The Revelator

Gun_2 Jim Lewis in The New York Times:

Good morning and please listen to me: Denis Johnson is a true American artist, and “Tree of Smoke” is a tremendous book, a strange entertainment, very long but very fast, a great whirly ride that starts out sad and gets sadder and sadder, loops unpredictably out and around, and then lurches down so suddenly at the very end that it will make your stomach flop.

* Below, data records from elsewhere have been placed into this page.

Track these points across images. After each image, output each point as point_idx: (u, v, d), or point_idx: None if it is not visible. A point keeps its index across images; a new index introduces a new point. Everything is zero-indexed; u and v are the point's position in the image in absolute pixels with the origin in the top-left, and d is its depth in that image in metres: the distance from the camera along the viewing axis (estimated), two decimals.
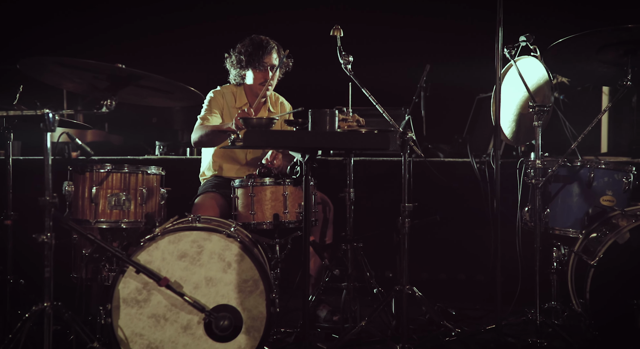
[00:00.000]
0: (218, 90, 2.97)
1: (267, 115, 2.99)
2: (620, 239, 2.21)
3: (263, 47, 2.87)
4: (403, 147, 2.40)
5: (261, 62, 2.87)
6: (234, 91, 2.99)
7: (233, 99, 2.96)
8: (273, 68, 2.89)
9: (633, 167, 2.61)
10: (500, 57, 2.49)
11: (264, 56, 2.87)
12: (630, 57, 2.23)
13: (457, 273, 3.58)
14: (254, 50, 2.86)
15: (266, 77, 2.88)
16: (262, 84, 2.89)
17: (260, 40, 2.91)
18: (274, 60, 2.91)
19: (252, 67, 2.89)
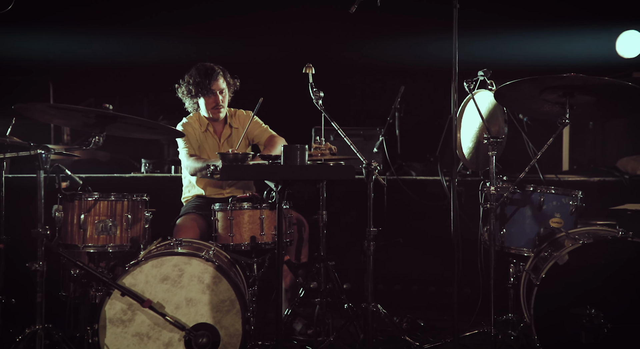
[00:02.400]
0: (185, 122, 3.22)
1: (230, 131, 3.24)
2: (560, 261, 2.44)
3: (209, 75, 3.11)
4: (367, 176, 2.62)
5: (209, 89, 3.11)
6: (197, 118, 3.24)
7: (198, 125, 3.20)
8: (222, 92, 3.14)
9: (579, 192, 2.84)
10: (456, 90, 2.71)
11: (211, 83, 3.12)
12: (567, 98, 2.47)
13: (428, 286, 3.81)
14: (201, 79, 3.11)
15: (217, 101, 3.15)
16: (215, 107, 3.14)
17: (205, 68, 3.15)
18: (222, 85, 3.16)
19: (202, 95, 3.14)
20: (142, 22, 4.49)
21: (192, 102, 3.22)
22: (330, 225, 2.98)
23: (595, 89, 2.48)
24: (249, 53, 4.27)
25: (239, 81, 3.26)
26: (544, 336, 2.43)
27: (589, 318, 2.40)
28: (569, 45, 4.29)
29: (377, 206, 3.65)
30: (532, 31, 4.27)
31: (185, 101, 3.24)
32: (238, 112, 3.32)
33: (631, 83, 4.06)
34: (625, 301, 2.40)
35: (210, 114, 3.18)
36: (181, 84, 3.21)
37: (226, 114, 3.27)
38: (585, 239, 2.50)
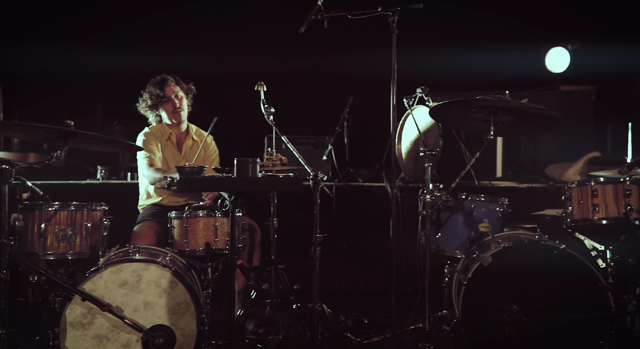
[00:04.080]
0: (147, 132, 3.38)
1: (192, 143, 3.42)
2: (485, 262, 2.74)
3: (162, 82, 3.34)
4: (314, 187, 2.85)
5: (165, 95, 3.32)
6: (159, 128, 3.41)
7: (160, 134, 3.37)
8: (178, 96, 3.35)
9: (505, 199, 3.16)
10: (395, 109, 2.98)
11: (165, 89, 3.33)
12: (492, 117, 2.77)
13: (373, 285, 4.08)
14: (155, 89, 3.33)
15: (174, 105, 3.35)
16: (174, 112, 3.33)
17: (157, 78, 3.37)
18: (176, 89, 3.37)
19: (160, 103, 3.34)
20: (93, 29, 4.57)
21: (155, 115, 3.38)
22: (282, 230, 3.20)
23: (514, 110, 2.80)
24: (202, 64, 4.42)
25: (193, 85, 3.44)
26: (471, 330, 2.72)
27: (509, 313, 2.70)
28: (505, 61, 4.66)
29: (327, 211, 3.91)
30: (471, 48, 4.62)
31: (147, 115, 3.40)
32: (203, 133, 3.50)
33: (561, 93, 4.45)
34: (540, 296, 2.71)
35: (173, 120, 3.36)
36: (140, 101, 3.38)
37: (188, 126, 3.44)
38: (506, 242, 2.81)
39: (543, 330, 2.66)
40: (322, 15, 2.99)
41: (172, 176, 2.61)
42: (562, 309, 2.65)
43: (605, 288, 2.60)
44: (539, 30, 4.63)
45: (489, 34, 4.63)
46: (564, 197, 2.95)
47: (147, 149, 3.27)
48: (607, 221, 2.75)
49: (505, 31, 4.59)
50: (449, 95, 4.06)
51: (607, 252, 2.81)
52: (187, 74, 3.51)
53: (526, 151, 4.69)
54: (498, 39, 4.62)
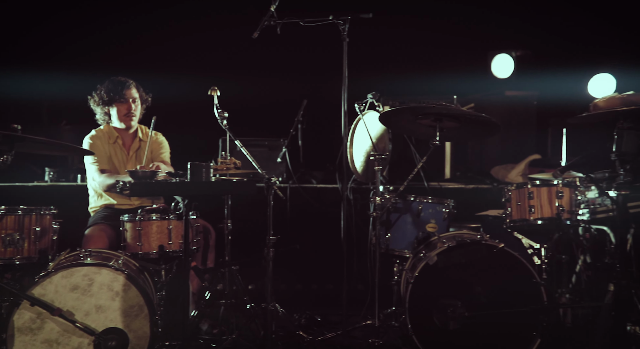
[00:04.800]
0: (94, 135, 3.35)
1: (139, 145, 3.41)
2: (430, 261, 2.89)
3: (122, 83, 3.31)
4: (267, 190, 2.91)
5: (122, 95, 3.30)
6: (106, 130, 3.38)
7: (107, 138, 3.35)
8: (135, 101, 3.32)
9: (451, 200, 3.32)
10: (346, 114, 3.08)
11: (124, 90, 3.31)
12: (438, 123, 2.92)
13: (326, 284, 4.18)
14: (114, 87, 3.30)
15: (129, 109, 3.33)
16: (127, 115, 3.31)
17: (119, 79, 3.34)
18: (135, 94, 3.36)
19: (115, 102, 3.31)
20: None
21: (104, 113, 3.34)
22: (236, 231, 3.25)
23: (458, 117, 2.95)
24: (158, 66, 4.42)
25: (150, 98, 3.42)
26: (417, 325, 2.85)
27: (453, 308, 2.86)
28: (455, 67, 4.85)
29: (281, 212, 3.98)
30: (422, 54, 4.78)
31: (96, 110, 3.35)
32: (147, 129, 3.49)
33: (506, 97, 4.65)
34: (483, 292, 2.87)
35: (122, 123, 3.33)
36: (94, 94, 3.33)
37: (137, 128, 3.42)
38: (450, 242, 2.96)
39: (484, 323, 2.83)
40: (274, 21, 3.06)
41: (124, 180, 2.62)
42: (501, 303, 2.82)
43: (539, 283, 2.78)
44: (486, 38, 4.85)
45: (441, 41, 4.82)
46: (504, 199, 3.13)
47: (95, 152, 3.24)
48: (542, 221, 2.94)
49: (454, 38, 4.79)
50: (401, 99, 4.21)
51: (541, 250, 3.01)
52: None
53: (473, 153, 4.89)
54: (449, 45, 4.82)
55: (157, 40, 4.57)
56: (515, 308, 2.76)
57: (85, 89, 3.44)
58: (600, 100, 2.98)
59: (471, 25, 4.77)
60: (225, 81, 3.20)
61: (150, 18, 4.57)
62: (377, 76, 4.63)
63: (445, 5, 4.68)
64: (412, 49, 4.75)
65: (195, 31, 4.57)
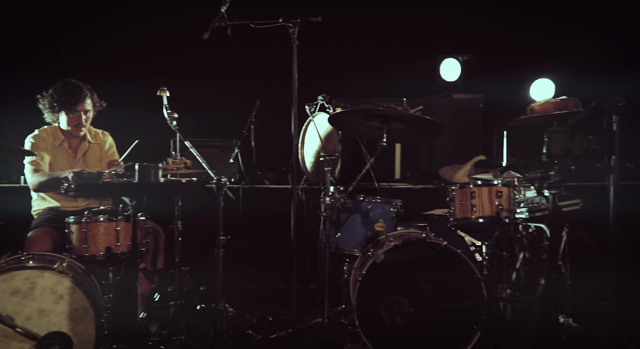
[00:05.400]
0: (37, 134, 3.25)
1: (87, 147, 3.35)
2: (377, 260, 2.97)
3: (76, 95, 3.18)
4: (218, 190, 2.93)
5: (74, 109, 3.19)
6: (51, 131, 3.29)
7: (52, 139, 3.26)
8: (87, 113, 3.25)
9: (399, 200, 3.42)
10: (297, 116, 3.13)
11: (77, 104, 3.20)
12: (385, 125, 3.01)
13: (278, 284, 4.22)
14: (67, 98, 3.17)
15: (80, 121, 3.23)
16: (77, 126, 3.24)
17: (73, 87, 3.20)
18: (87, 106, 3.25)
19: (65, 112, 3.21)
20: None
21: (52, 115, 3.25)
22: (188, 232, 3.24)
23: (404, 119, 3.05)
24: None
25: (105, 103, 3.35)
26: (364, 322, 2.94)
27: (399, 305, 2.95)
28: (405, 70, 4.98)
29: (234, 213, 3.99)
30: (374, 57, 4.89)
31: (45, 112, 3.26)
32: (98, 131, 3.42)
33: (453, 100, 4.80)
34: (429, 289, 2.98)
35: (72, 132, 3.25)
36: (44, 96, 3.22)
37: (88, 131, 3.36)
38: (397, 240, 3.06)
39: (429, 318, 2.94)
40: (225, 22, 3.08)
41: (62, 177, 2.57)
42: (445, 299, 2.93)
43: (479, 279, 2.91)
44: (435, 43, 5.00)
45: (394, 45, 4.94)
46: (448, 199, 3.25)
47: (36, 151, 3.16)
48: (483, 220, 3.08)
49: (406, 42, 4.92)
50: (352, 101, 4.29)
51: (483, 247, 3.14)
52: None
53: (423, 155, 5.03)
54: (401, 49, 4.95)
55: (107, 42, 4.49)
56: (458, 303, 2.88)
57: (30, 89, 3.35)
58: (536, 104, 3.14)
59: (421, 31, 4.91)
60: (177, 82, 3.19)
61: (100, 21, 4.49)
62: (331, 78, 4.72)
63: (397, 10, 4.81)
64: (365, 53, 4.85)
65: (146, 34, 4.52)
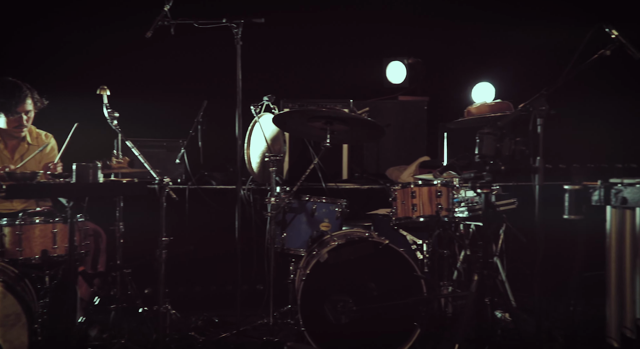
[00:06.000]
0: None
1: (27, 148, 3.24)
2: (321, 259, 3.01)
3: (16, 96, 3.07)
4: (160, 191, 2.89)
5: (14, 111, 3.09)
6: None
7: None
8: (28, 113, 3.14)
9: (344, 200, 3.47)
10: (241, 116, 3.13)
11: (18, 106, 3.09)
12: (328, 126, 3.06)
13: (226, 285, 4.19)
14: (7, 100, 3.06)
15: (20, 122, 3.13)
16: (17, 127, 3.13)
17: (11, 87, 3.09)
18: (28, 106, 3.15)
19: (5, 114, 3.10)
20: None
21: None
22: (131, 234, 3.18)
23: (347, 121, 3.10)
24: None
25: (46, 100, 3.23)
26: (308, 321, 2.97)
27: (343, 303, 3.00)
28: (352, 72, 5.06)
29: (180, 213, 3.94)
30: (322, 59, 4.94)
31: None
32: (40, 133, 3.31)
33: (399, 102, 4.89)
34: (370, 287, 3.04)
35: (12, 132, 3.12)
36: None
37: (28, 132, 3.24)
38: (340, 240, 3.10)
39: (372, 316, 3.00)
40: (168, 21, 3.04)
41: None
42: (388, 297, 3.00)
43: (419, 276, 2.99)
44: (382, 46, 5.10)
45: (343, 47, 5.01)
46: (391, 199, 3.33)
47: None
48: (424, 219, 3.17)
49: (355, 45, 5.00)
50: (300, 102, 4.32)
51: (424, 245, 3.24)
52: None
53: (370, 155, 5.12)
54: (349, 52, 5.02)
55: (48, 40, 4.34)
56: (399, 301, 2.96)
57: None
58: (473, 107, 3.26)
59: (369, 34, 5.00)
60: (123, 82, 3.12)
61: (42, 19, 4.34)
62: (280, 79, 4.73)
63: (345, 14, 4.88)
64: (314, 54, 4.90)
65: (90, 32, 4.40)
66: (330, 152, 4.29)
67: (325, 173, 4.12)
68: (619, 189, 2.15)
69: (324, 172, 4.10)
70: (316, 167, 4.00)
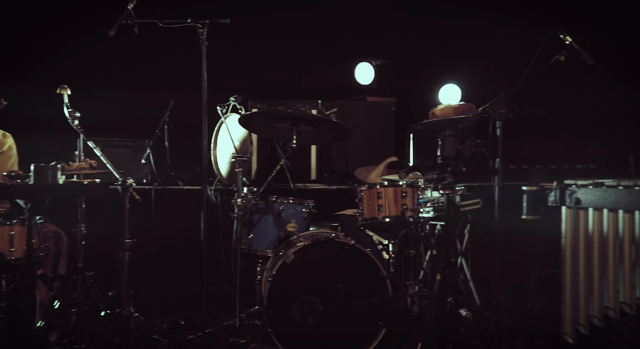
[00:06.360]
0: None
1: None
2: (287, 260, 3.01)
3: None
4: (123, 193, 2.84)
5: None
6: None
7: None
8: None
9: (311, 201, 3.48)
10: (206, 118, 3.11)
11: None
12: (295, 127, 3.06)
13: (192, 286, 4.15)
14: None
15: None
16: None
17: None
18: None
19: None
20: None
21: None
22: (95, 236, 3.11)
23: (313, 122, 3.11)
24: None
25: (5, 101, 3.13)
26: (275, 321, 2.96)
27: (309, 304, 3.00)
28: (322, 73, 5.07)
29: (146, 215, 3.88)
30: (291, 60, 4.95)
31: None
32: (2, 132, 3.21)
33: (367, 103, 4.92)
34: (337, 287, 3.05)
35: None
36: None
37: None
38: (306, 241, 3.11)
39: (338, 317, 3.01)
40: (132, 20, 2.99)
41: None
42: (354, 297, 3.02)
43: (384, 276, 3.02)
44: (350, 47, 5.13)
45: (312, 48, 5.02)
46: (357, 199, 3.35)
47: None
48: (389, 219, 3.20)
49: (324, 45, 5.02)
50: (269, 102, 4.31)
51: (389, 245, 3.27)
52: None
53: (339, 156, 5.15)
54: (319, 52, 5.04)
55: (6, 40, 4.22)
56: (364, 300, 2.98)
57: None
58: (437, 109, 3.31)
59: (339, 35, 5.03)
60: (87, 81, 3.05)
61: None
62: (249, 80, 4.71)
63: (315, 14, 4.89)
64: (285, 55, 4.90)
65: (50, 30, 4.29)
66: (299, 152, 4.31)
67: (293, 173, 4.12)
68: (573, 191, 2.21)
69: (293, 172, 4.11)
70: (284, 168, 4.00)
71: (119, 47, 3.65)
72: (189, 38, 3.35)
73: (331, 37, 5.02)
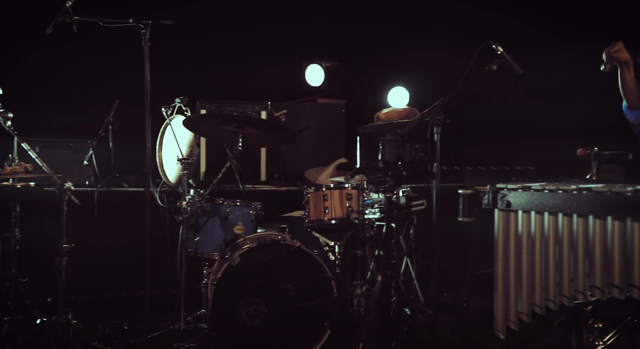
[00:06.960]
0: None
1: None
2: (233, 262, 3.00)
3: None
4: (60, 196, 2.75)
5: None
6: None
7: None
8: None
9: (259, 203, 3.46)
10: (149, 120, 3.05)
11: None
12: (241, 130, 3.04)
13: (138, 290, 4.05)
14: None
15: None
16: None
17: None
18: None
19: None
20: None
21: None
22: (35, 240, 3.00)
23: (258, 125, 3.10)
24: None
25: None
26: (219, 325, 2.94)
27: (255, 307, 3.00)
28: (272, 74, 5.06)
29: (88, 217, 3.77)
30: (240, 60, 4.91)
31: None
32: None
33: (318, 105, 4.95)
34: (283, 289, 3.05)
35: None
36: None
37: None
38: (252, 243, 3.10)
39: (284, 319, 3.01)
40: (70, 18, 2.91)
41: None
42: (301, 299, 3.03)
43: (330, 277, 3.05)
44: (300, 49, 5.14)
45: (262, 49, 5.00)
46: (304, 201, 3.36)
47: None
48: (335, 221, 3.23)
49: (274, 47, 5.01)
50: (218, 104, 4.27)
51: (335, 247, 3.30)
52: None
53: (290, 157, 5.15)
54: (269, 53, 5.02)
55: None
56: (309, 302, 3.00)
57: None
58: (382, 112, 3.37)
59: (289, 36, 5.03)
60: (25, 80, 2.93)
61: None
62: (199, 80, 4.65)
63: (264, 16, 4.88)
64: (235, 56, 4.86)
65: None
66: (249, 153, 4.29)
67: (243, 175, 4.10)
68: (504, 194, 2.30)
69: (242, 174, 4.09)
70: (233, 169, 3.98)
71: (61, 45, 3.54)
72: (137, 37, 3.29)
73: (282, 38, 5.02)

“Tree of Smoke” doesn’t feel like a Denis Johnson novel, not at first, anyway. He has a fondness for the oracular mode, and he often pitches his rhetoric in a register unavailable to most contemporary writers: Isaiah among the lumpenproletariat. It’s his natural form of address, but it can sometimes be exhausting. An earlier novel, “Already Dead” (1997), started out wild and ended, 435 pages later, unhinged. “Tree of Smoke” is cannier: it begins like a very good novel by someone else, and by the time you realize how demanding it has become, it’s too late.

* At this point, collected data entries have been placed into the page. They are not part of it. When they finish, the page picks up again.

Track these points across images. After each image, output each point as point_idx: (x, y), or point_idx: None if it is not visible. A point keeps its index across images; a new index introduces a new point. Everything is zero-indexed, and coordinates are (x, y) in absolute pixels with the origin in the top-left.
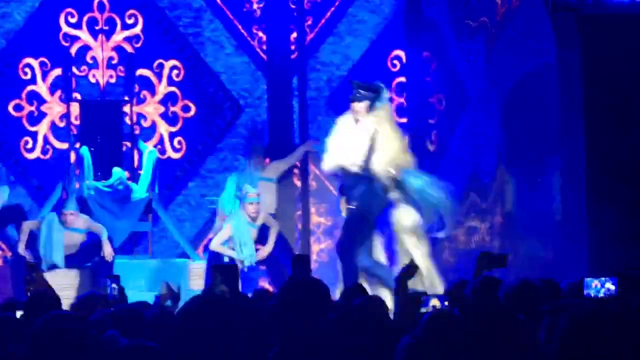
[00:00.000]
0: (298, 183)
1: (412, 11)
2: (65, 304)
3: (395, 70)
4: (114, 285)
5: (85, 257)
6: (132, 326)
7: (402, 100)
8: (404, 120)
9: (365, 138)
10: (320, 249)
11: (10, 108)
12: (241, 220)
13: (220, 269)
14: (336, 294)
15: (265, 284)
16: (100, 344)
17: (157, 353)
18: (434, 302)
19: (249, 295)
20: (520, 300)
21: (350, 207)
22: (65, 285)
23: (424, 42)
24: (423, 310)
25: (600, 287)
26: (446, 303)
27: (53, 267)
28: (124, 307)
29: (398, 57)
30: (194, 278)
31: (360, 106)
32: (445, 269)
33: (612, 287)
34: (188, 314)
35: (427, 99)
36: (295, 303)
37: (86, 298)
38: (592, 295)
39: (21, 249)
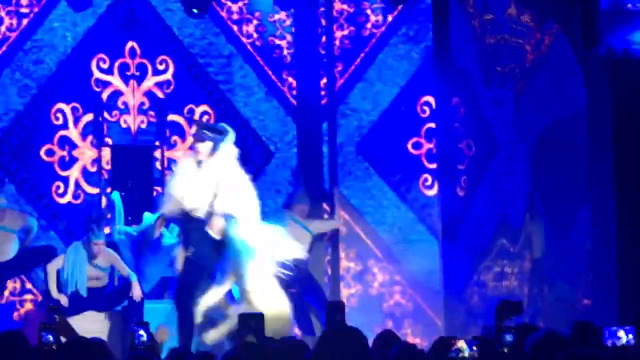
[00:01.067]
0: None
1: (441, 57)
2: None
3: (424, 116)
4: (141, 332)
5: (114, 301)
6: None
7: (431, 145)
8: (434, 165)
9: (208, 181)
10: (350, 293)
11: (42, 153)
12: None
13: (247, 317)
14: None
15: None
16: None
17: None
18: (461, 344)
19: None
20: (545, 352)
21: (187, 254)
22: (94, 330)
23: (454, 88)
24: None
25: (619, 336)
26: (475, 348)
27: (75, 292)
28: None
29: (427, 103)
30: None
31: (203, 147)
32: (475, 314)
33: (628, 337)
34: None
35: (457, 144)
36: (335, 352)
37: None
38: (610, 344)
39: (53, 291)
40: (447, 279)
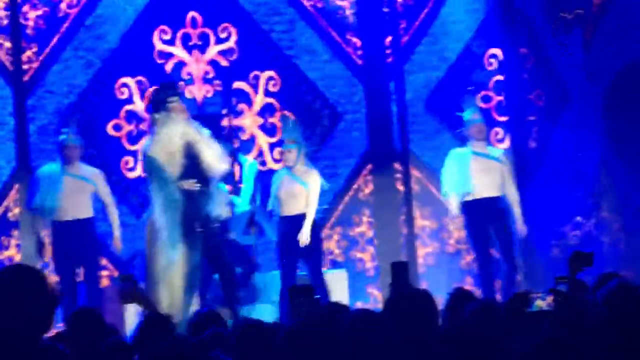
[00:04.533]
0: (401, 187)
1: (506, 8)
2: None
3: (492, 68)
4: None
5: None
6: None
7: (501, 98)
8: (504, 118)
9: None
10: (427, 252)
11: (109, 128)
12: None
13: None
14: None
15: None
16: None
17: None
18: (540, 302)
19: None
20: (618, 305)
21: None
22: None
23: (520, 39)
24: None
25: None
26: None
27: None
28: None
29: (494, 56)
30: None
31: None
32: (556, 266)
33: None
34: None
35: (526, 95)
36: (403, 314)
37: (204, 315)
38: None
39: None
40: None
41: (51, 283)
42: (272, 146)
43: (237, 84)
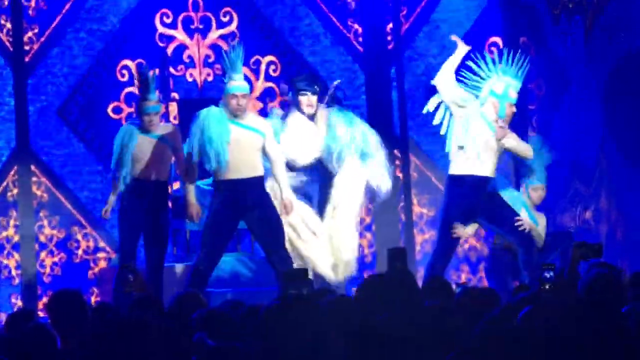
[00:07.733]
0: (399, 174)
1: None
2: None
3: (493, 57)
4: None
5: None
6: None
7: None
8: None
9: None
10: (424, 239)
11: (109, 110)
12: None
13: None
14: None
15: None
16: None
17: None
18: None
19: None
20: (598, 293)
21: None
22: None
23: (521, 27)
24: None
25: None
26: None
27: None
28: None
29: (495, 44)
30: None
31: (314, 99)
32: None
33: None
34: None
35: (527, 84)
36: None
37: (185, 297)
38: None
39: None
40: None
41: None
42: None
43: None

Sentences like this start flashing past: “She had nothing in this world but her two hands and her crazy love for Jesus, who seemed, for his part, never to have heard of her.” What a thing to say, but the book is moving on. Two drunken soldiers, one of them an amputee, have a long, inane conversation, during which the disabled one announces, “My invisible foot hurts.” Later, the other soldier weeps “like a barking dog.” The lines roll like billiard balls with weird English on them, they spin and skid, often just after their last comma, and then they plunge into their pockets with a crack.